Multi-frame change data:
········

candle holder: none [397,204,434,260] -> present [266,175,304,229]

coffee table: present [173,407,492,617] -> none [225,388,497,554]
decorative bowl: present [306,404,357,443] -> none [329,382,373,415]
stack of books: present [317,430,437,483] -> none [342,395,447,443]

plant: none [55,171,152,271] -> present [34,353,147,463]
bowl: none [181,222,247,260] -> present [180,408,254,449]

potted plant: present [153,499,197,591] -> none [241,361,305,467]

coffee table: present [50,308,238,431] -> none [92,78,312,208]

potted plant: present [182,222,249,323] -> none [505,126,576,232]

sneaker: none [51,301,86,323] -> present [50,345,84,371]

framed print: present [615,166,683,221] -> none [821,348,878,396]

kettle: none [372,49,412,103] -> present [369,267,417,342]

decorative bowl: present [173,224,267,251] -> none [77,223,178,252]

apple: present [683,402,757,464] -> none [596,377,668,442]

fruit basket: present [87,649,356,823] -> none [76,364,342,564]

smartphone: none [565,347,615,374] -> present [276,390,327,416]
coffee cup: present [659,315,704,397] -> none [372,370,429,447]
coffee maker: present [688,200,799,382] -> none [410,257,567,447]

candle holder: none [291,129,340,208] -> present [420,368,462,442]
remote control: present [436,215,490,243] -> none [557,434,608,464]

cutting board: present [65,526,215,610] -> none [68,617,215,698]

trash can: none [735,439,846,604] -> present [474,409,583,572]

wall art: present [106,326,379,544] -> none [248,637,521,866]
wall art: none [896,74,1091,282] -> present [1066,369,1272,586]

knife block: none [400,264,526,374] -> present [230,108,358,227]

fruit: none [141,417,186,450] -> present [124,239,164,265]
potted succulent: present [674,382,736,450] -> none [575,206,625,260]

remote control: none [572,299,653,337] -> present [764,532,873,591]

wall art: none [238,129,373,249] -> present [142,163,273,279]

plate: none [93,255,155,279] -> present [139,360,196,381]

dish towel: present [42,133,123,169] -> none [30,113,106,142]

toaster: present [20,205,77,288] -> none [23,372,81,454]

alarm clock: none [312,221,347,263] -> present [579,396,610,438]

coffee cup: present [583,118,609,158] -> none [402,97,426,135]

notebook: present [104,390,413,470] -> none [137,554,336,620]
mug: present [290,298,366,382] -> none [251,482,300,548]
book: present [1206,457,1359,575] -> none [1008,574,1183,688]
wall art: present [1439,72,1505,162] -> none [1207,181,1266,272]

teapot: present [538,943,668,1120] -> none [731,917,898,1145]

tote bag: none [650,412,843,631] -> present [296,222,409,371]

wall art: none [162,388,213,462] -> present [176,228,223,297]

········

Exercise objective: Begin at the line that has "sneaker: none [51,301,86,323]" in the entries above; stop after the line that has "fruit: none [141,417,186,450]". Transcribe exactly those lines and no others.

Exercise result:
sneaker: none [51,301,86,323] -> present [50,345,84,371]

framed print: present [615,166,683,221] -> none [821,348,878,396]

kettle: none [372,49,412,103] -> present [369,267,417,342]

decorative bowl: present [173,224,267,251] -> none [77,223,178,252]

apple: present [683,402,757,464] -> none [596,377,668,442]

fruit basket: present [87,649,356,823] -> none [76,364,342,564]

smartphone: none [565,347,615,374] -> present [276,390,327,416]
coffee cup: present [659,315,704,397] -> none [372,370,429,447]
coffee maker: present [688,200,799,382] -> none [410,257,567,447]

candle holder: none [291,129,340,208] -> present [420,368,462,442]
remote control: present [436,215,490,243] -> none [557,434,608,464]

cutting board: present [65,526,215,610] -> none [68,617,215,698]

trash can: none [735,439,846,604] -> present [474,409,583,572]

wall art: present [106,326,379,544] -> none [248,637,521,866]
wall art: none [896,74,1091,282] -> present [1066,369,1272,586]

knife block: none [400,264,526,374] -> present [230,108,358,227]

fruit: none [141,417,186,450] -> present [124,239,164,265]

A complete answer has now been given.